YOUR OBJECTIVE: Beginning at the line with "21: (151, 63, 0.36)" in the records below, return each line up to and including the last, exactly as it stands, but not the pictures.

Stored data entries

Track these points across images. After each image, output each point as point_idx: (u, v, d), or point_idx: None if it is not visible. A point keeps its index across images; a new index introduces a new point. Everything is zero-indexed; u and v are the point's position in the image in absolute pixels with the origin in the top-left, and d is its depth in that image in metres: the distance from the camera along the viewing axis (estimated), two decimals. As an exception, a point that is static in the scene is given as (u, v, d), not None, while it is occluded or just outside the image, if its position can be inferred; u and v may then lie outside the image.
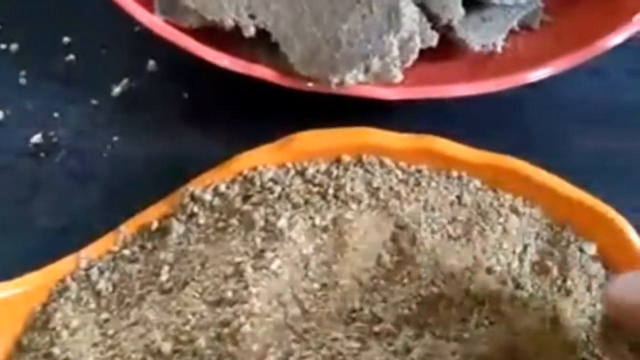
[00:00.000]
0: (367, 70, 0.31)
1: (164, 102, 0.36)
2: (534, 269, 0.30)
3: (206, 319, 0.27)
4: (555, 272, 0.30)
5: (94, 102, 0.36)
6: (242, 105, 0.35)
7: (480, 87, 0.31)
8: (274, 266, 0.28)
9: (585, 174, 0.31)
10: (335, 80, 0.31)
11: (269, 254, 0.29)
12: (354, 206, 0.30)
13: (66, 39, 0.37)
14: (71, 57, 0.37)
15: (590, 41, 0.32)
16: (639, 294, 0.25)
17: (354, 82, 0.31)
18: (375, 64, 0.31)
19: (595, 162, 0.34)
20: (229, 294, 0.28)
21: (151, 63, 0.36)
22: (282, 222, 0.29)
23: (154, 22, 0.32)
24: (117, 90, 0.36)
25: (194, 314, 0.28)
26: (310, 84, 0.31)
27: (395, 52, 0.30)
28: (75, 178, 0.34)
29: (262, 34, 0.32)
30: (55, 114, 0.36)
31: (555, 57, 0.32)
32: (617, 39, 0.32)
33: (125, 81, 0.36)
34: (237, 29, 0.32)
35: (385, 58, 0.30)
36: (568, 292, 0.29)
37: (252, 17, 0.32)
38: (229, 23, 0.31)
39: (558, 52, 0.32)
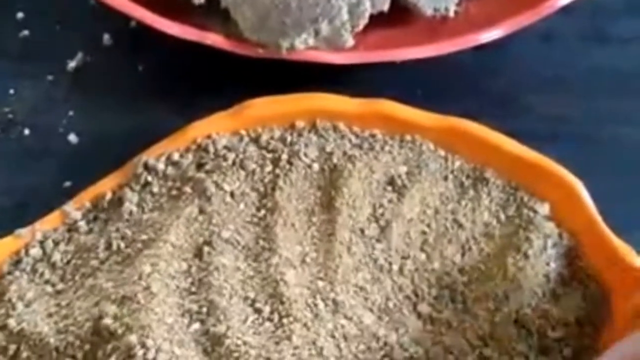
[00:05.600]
0: (317, 34, 0.31)
1: (120, 75, 0.36)
2: (487, 230, 0.30)
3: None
4: (508, 232, 0.30)
5: (50, 77, 0.36)
6: (197, 77, 0.35)
7: (430, 49, 0.31)
8: (226, 234, 0.29)
9: (538, 138, 0.31)
10: (285, 45, 0.31)
11: (220, 220, 0.29)
12: (305, 171, 0.30)
13: (20, 15, 0.37)
14: (25, 32, 0.37)
15: (539, 2, 0.32)
16: None
17: (304, 47, 0.31)
18: (325, 28, 0.31)
19: (548, 126, 0.34)
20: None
21: (106, 37, 0.36)
22: (234, 188, 0.29)
23: (106, -7, 0.31)
24: (72, 65, 0.36)
25: None
26: (261, 50, 0.31)
27: (345, 16, 0.30)
28: (31, 154, 0.34)
29: (213, 2, 0.32)
30: (11, 91, 0.35)
31: (506, 19, 0.32)
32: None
33: (80, 56, 0.36)
34: (188, -3, 0.32)
35: (335, 22, 0.30)
36: (522, 252, 0.29)
37: (201, -17, 0.32)
38: (179, -9, 0.31)
39: (508, 14, 0.32)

OUTPUT OF THE EXERCISE:
21: (151, 63, 0.36)
22: (282, 222, 0.29)
23: (154, 22, 0.32)
24: (117, 90, 0.36)
25: (194, 314, 0.28)
26: (310, 84, 0.31)
27: (395, 52, 0.30)
28: (75, 178, 0.34)
29: (262, 34, 0.32)
30: (55, 114, 0.36)
31: (555, 57, 0.32)
32: (617, 39, 0.32)
33: (125, 81, 0.36)
34: (237, 29, 0.32)
35: (385, 58, 0.30)
36: (568, 292, 0.29)
37: (252, 17, 0.32)
38: (229, 23, 0.31)
39: (558, 52, 0.32)
[00:05.600]
0: (317, 34, 0.31)
1: (120, 75, 0.36)
2: (487, 230, 0.30)
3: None
4: (508, 232, 0.30)
5: (50, 77, 0.36)
6: (197, 77, 0.35)
7: (430, 49, 0.31)
8: (226, 234, 0.29)
9: (538, 138, 0.31)
10: (285, 45, 0.31)
11: (220, 220, 0.29)
12: (305, 171, 0.30)
13: (20, 15, 0.37)
14: (25, 32, 0.37)
15: (539, 2, 0.32)
16: None
17: (304, 47, 0.31)
18: (325, 28, 0.31)
19: (548, 126, 0.34)
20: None
21: (106, 37, 0.36)
22: (234, 188, 0.29)
23: (106, -7, 0.31)
24: (72, 65, 0.36)
25: None
26: (261, 50, 0.31)
27: (345, 16, 0.30)
28: (31, 154, 0.34)
29: (213, 2, 0.32)
30: (11, 91, 0.35)
31: (506, 19, 0.32)
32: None
33: (80, 56, 0.36)
34: (188, -3, 0.32)
35: (335, 22, 0.30)
36: (522, 252, 0.29)
37: (201, -17, 0.32)
38: (179, -9, 0.31)
39: (508, 14, 0.32)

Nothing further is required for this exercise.